8.3 Shape Ops You Must Know

These are the reshape tools every PyTorch practitioner must master.

🔹 reshape() vs view()

x = torch.arange(6)        # [0, 1, 2, 3, 4, 5]
x.reshape(2, 3)            # OK anytime
x.view(2, 3)               # Only if x is contiguous

reshape() is safer, view() is faster but stricter.


🔹 squeeze() and unsqueeze()

  • squeeze() removes dimensions of size 1
  • nsqueeze(dim) adds a 1-sized dimension at position dim
    x = torch.zeros(1, 3, 1)
    x.squeeze()       # shape: (3,)
    x.unsqueeze(0)    # shape: (1, 1, 3, 1)
    

    Essential for converting between batch and single-item tensors.


🔹 expand() vs repeat()

Both make a tensor appear larger — but in very different ways.

  • expand(): No memory copy. Just a view.
    x = torch.tensor([[1], [2]])
    x.expand(2, 3)  # OK: repeats the column virtually
    
  • repeat(): Physically copies data.
    x.repeat(1, 3)   # Actually allocates more memory
    

    ✅ Use expand() when possible. It’s faster and leaner.

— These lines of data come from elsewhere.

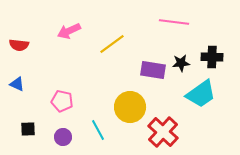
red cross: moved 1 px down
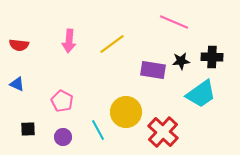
pink line: rotated 16 degrees clockwise
pink arrow: moved 10 px down; rotated 60 degrees counterclockwise
black star: moved 2 px up
pink pentagon: rotated 15 degrees clockwise
yellow circle: moved 4 px left, 5 px down
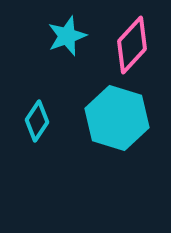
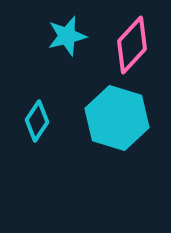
cyan star: rotated 6 degrees clockwise
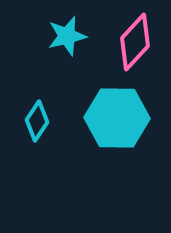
pink diamond: moved 3 px right, 3 px up
cyan hexagon: rotated 16 degrees counterclockwise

🔹 permute() and transpose()

  • permute() — changes any dimension order

    x = torch.randn(2, 3, 4)
    x.permute(2, 0, 1)  # new shape: (4, 2, 3)
    

  • transpose(dim0, dim1) — swaps two dimensions

    x.transpose(0, 1)
    

    Use permute() for more complex reordering (e.g., images → channels-first/last).

8.4 Real-World Use Cases

Task Operation Needed
Convert grayscale to batch unsqueeze(0)
Flatten a CNN layer output .view(batch_size, -1)
Add channel dim to image unsqueeze(0) or permute()
Match label shapes for loss squeeze()
Expand bias term in matmul expand()

8.5 Common Pitfalls

  • Incompatible shapes: Use .shape to debug before applying ops.

  • view() on non-contiguous tensors: Use .contiguous() or switch to reshape().

  • Unintended broadcasting: Always print tensor shapes if math results look suspicious.

8.6 Summary

  • Broadcasting enables operations on mismatched shapes.

  • Reshape tools like view, reshape, squeeze, and unsqueeze give full control over dimensions.

  • expand() is fast and memory-efficient — use it over repeat() when possible.

  • Shape ops are essential for building models, writing clean data pipelines, and debugging runtime errors.